Source records
::::::::

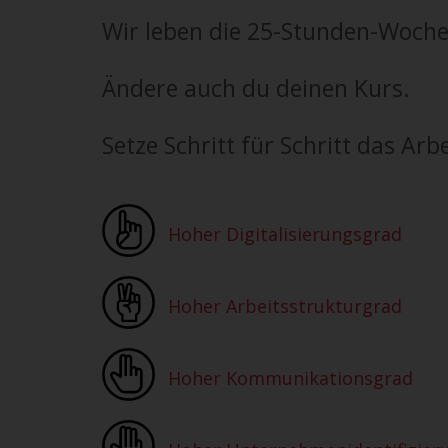
Wir leben die 25-Stunden-Woche
Ändere auch du deinen Kurs.
Setze Schritt für Schritt das Ar
Hoher Digitalisierungsgrad
Hoher Arbeitsstrukturgrad
Hoher Kommunikationsgrad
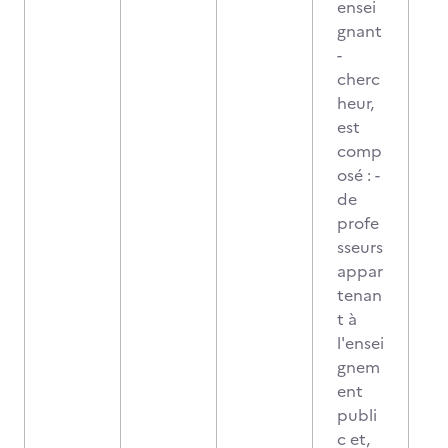
ensei
gnant
-
cherc
heur,
est
comp
osé : -
de
profe
sseurs
appar
tenan
t à
l'ensei
gnem
ent
publi
c et,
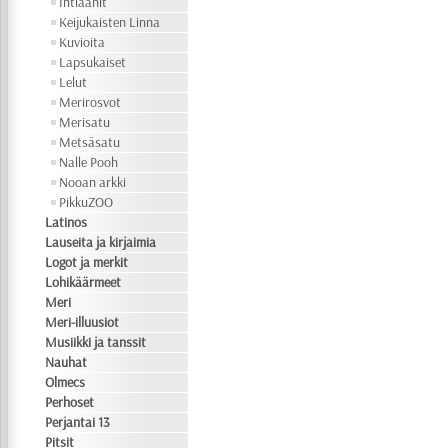
Intiaanit
Keijukaisten Linna
Kuvioita
Lapsukaiset
Lelut
Merirosvot
Merisatu
Metsäsatu
Nalle Pooh
Nooan arkki
PikkuZOO
Latinos
Lauseita ja kirjaimia
Logot ja merkit
Lohikäärmeet
Meri
Meri-illuusiot
Musiikki ja tanssit
Nauhat
Olmecs
Perhoset
Perjantai 13
Pitsit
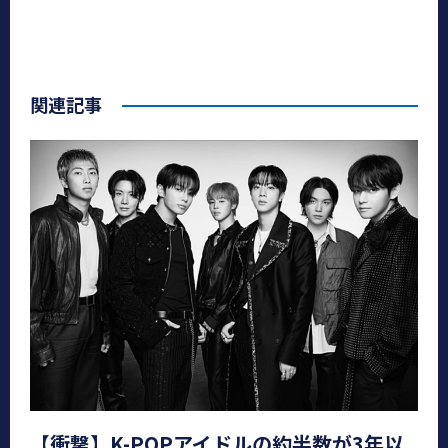
関連記事
【衝撃】K-POPアイドルの約半数が3年以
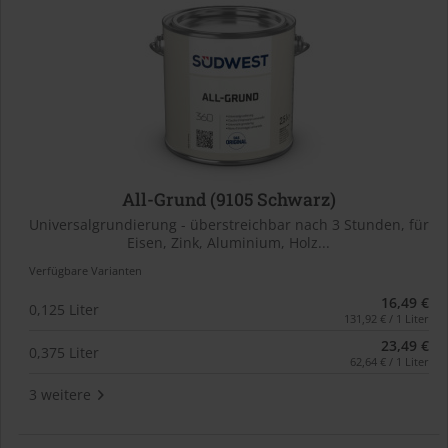
All-Grund (9105 Schwarz)
Universalgrundierung - überstreichbar nach 3 Stunden, für
Eisen, Zink, Aluminium, Holz...
Verfügbare Varianten
16,49 €
0,125 Liter
131,92 € / 1 Liter
23,49 €
0,375 Liter
62,64 € / 1 Liter
3 weitere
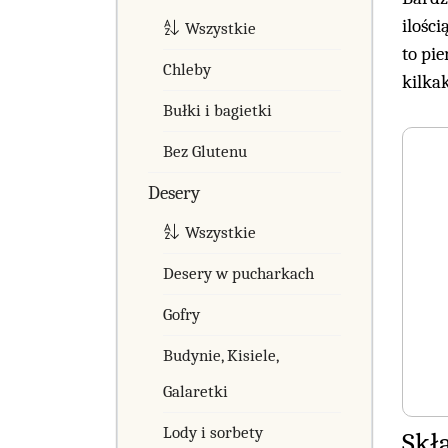
ilośc
Wszystkie
to pie
Chleby
kilkak
Bułki i bagietki
Bez Glutenu
Desery
Wszystkie
Desery w pucharkach
Gofry
Budynie, Kisiele,
Galaretki
Lody i sorbety
Skł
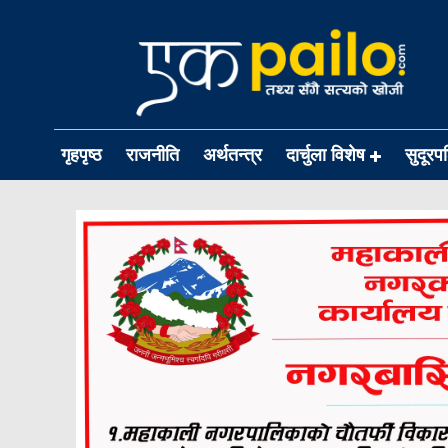
गृहपृष्ठ
राजनीति
अर्थतन्त्र
दार्चुला विशेष
सुदूरप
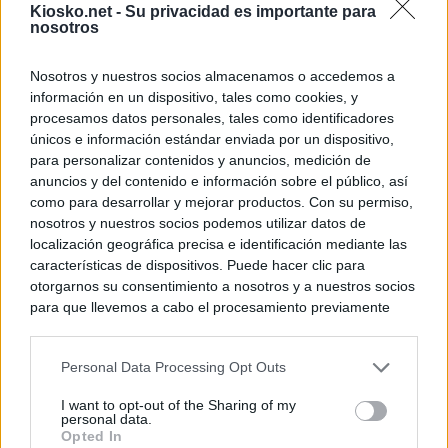
Kiosko.net -
Su privacidad es importante para
nosotros
Nosotros y nuestros socios almacenamos o accedemos a
información en un dispositivo, tales como cookies, y
procesamos datos personales, tales como identificadores
únicos e información estándar enviada por un dispositivo,
para personalizar contenidos y anuncios, medición de
anuncios y del contenido e información sobre el público, así
como para desarrollar y mejorar productos. Con su permiso,
nosotros y nuestros socios podemos utilizar datos de
localización geográfica precisa e identificación mediante las
características de dispositivos. Puede hacer clic para
otorgarnos su consentimiento a nosotros y a nuestros socios
para que llevemos a cabo el procesamiento previamente
descrito. De forma alternativa, puede acceder a información
más detallada y cambiar sus preferencias antes de otorgar o
Personal Data Processing Opt Outs
negar su consentimiento. Tenga en cuenta que algún
procesamiento de sus datos personales puede no requerir
I want to opt-out of the Sharing of my
de su consentimiento, pero usted tiene el derecho de
personal data.
rechazar tal procesamiento. Sus preferencias se aplicarán
Opted In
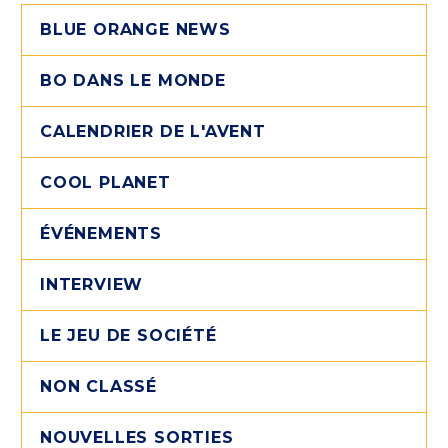
BLUE ORANGE NEWS
BO DANS LE MONDE
CALENDRIER DE L'AVENT
COOL PLANET
ÉVÉNEMENTS
INTERVIEW
LE JEU DE SOCIÉTÉ
NON CLASSÉ
NOUVELLES SORTIES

::::::::

What you will do — Show all lines above holding the word "personales".

Solved problem —
procesamos datos personales, tales como identificadores
procesamiento de sus datos personales puede no requerir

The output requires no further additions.